The first part presents analytically the facts of nature in ascending scale to man, the climax; the second, the harmonization of these with Christian doctrine and their fulfilment in the same. Nature in its four stages of mere being, mere life, sensible consciousness, and self-consciousness, is crowned by man, who is not only the microcosm but the image of God. Nature points toward a supernatural creator possessing in himself in perfection all properties of the things created out of nothing (the cornerstone of natural theology ever after). Foremost is the ontological argument of Anselm, followed by the physico-theological, psychological, and moral. He demonstrates the Trinity by analogy from rational grounds, and finally ascribes to man in view of his conscious elevation over things a spontaneous gratitude to God. Love is transformed into the object of its affection; and love to God brings man, and with him the universe estranged by sin, into harmony and unity with him. In this he betrays his mystical antecedents. Proceeding in the second part from this general postulation to its results for positive Christianity, he finds justified by reason all the historic facts of revealed religion, such as the person and works of Christ, as well as the infallibility of the Church and the Scriptures; and the necessity by rational proof of all the sacraments and practises of the Church and of the pope. It should be added that Raimund's analysis of nature and self-knowledge is not thoroughgoing and his application is far from consistent.
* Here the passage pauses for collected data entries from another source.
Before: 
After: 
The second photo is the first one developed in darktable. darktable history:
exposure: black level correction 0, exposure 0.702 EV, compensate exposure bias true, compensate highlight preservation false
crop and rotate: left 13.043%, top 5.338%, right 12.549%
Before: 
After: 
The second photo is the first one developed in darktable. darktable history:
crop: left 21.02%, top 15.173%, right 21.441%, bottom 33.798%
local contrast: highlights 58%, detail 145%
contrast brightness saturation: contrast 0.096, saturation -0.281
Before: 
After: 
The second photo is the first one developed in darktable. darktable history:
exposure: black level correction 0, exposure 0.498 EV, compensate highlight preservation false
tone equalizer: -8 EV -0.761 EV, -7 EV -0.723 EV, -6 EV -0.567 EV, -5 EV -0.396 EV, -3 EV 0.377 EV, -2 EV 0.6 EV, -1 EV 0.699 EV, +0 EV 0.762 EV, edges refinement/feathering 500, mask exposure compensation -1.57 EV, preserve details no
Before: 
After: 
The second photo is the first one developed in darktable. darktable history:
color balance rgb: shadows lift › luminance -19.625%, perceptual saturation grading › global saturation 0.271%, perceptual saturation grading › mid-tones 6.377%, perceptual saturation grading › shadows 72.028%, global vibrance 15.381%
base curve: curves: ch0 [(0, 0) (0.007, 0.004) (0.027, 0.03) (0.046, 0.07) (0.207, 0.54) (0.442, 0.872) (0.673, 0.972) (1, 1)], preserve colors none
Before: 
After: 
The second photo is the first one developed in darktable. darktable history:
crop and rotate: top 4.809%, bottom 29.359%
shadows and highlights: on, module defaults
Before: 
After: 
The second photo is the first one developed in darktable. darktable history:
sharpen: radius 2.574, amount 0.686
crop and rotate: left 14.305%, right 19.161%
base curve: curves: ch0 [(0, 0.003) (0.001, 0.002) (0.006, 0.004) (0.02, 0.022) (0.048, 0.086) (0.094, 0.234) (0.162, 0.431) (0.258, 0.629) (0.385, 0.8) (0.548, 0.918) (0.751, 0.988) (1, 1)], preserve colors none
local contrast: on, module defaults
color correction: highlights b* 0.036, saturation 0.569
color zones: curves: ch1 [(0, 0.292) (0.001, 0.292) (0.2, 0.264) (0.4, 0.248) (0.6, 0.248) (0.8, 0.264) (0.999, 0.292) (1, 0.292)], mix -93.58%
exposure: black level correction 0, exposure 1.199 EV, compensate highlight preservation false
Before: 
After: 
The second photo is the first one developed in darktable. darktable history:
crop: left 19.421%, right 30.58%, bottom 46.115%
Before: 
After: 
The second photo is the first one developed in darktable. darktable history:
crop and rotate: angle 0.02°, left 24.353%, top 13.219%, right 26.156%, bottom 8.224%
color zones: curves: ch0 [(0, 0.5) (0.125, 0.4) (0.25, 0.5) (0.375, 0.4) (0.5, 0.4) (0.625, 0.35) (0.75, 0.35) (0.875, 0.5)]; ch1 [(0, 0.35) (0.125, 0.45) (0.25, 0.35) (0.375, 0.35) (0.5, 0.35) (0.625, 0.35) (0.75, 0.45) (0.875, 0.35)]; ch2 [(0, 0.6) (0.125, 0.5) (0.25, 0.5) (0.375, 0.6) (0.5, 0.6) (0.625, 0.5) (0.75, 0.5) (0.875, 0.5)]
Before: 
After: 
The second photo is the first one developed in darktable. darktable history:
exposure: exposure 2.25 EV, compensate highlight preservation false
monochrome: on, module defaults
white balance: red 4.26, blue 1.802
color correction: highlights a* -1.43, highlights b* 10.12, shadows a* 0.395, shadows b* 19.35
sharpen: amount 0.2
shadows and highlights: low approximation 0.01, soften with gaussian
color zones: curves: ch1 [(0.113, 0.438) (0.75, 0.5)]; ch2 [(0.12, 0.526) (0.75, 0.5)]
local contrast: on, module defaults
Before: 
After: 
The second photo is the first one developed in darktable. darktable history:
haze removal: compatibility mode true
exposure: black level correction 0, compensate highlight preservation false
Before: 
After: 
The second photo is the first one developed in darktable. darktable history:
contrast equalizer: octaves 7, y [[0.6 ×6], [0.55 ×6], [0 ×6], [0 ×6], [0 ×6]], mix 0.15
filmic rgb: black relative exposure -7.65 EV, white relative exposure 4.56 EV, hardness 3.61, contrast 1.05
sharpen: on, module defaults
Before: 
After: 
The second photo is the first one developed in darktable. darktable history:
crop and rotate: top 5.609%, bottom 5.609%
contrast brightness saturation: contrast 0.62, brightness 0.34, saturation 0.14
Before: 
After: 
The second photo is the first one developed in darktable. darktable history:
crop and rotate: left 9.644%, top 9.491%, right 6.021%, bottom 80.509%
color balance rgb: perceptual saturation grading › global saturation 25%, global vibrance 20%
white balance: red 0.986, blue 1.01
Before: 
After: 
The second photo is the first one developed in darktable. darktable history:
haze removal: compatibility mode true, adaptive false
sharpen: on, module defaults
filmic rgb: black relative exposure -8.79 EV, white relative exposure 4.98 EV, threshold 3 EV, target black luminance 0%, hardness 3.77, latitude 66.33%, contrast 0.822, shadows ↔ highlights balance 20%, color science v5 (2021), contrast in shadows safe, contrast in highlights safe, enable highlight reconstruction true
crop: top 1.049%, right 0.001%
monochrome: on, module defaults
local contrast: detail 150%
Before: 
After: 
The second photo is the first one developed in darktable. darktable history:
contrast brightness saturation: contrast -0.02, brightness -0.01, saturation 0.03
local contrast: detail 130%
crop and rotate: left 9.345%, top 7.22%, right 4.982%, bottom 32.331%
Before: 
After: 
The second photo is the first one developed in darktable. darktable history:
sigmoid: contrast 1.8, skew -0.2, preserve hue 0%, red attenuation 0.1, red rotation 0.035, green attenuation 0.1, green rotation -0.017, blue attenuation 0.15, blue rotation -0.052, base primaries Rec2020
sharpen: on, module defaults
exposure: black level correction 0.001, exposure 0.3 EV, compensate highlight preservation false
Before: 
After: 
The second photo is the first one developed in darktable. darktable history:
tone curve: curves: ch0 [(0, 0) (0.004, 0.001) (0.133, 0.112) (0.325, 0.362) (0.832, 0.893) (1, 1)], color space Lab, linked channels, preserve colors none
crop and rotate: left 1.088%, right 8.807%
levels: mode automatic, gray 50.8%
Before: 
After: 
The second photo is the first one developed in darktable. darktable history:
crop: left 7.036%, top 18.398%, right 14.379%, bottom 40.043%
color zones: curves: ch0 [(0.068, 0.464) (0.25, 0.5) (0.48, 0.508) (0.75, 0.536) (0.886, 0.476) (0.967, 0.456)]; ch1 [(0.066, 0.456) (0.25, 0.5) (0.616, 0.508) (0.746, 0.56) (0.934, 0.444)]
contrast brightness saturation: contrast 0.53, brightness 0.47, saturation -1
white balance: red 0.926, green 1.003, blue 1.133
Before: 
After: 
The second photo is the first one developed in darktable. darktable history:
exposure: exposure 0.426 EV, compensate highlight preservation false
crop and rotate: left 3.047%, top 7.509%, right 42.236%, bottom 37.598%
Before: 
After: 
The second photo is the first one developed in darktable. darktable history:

He does not transplant himself to the standpoint of the unbeliever, but rather executes an apology on the part of a consciousness already Christian, thus assuming conclusions in advance that should grow only out of his premises. This accounts for his forced defense of a long array of Catholic institutions, alongside of his rational justification of the doctrines of redemption and ethics, such as indeed can be founded neither on the book of nature nor the Bible. In his zeal to unify reason and faith, their deeper antitheses remained for him undiscovered. Yet his is a long step from the barren speculation of scholasticism, and marks the dawn of a knowledge based on Scripture and reason. [Michael Servetus (q.v.) was deeply indebted to Raimundus. Cf. R. Willis, Servetus and Calvin, pp. 12 sqq. (London, 1877). A. H. N.]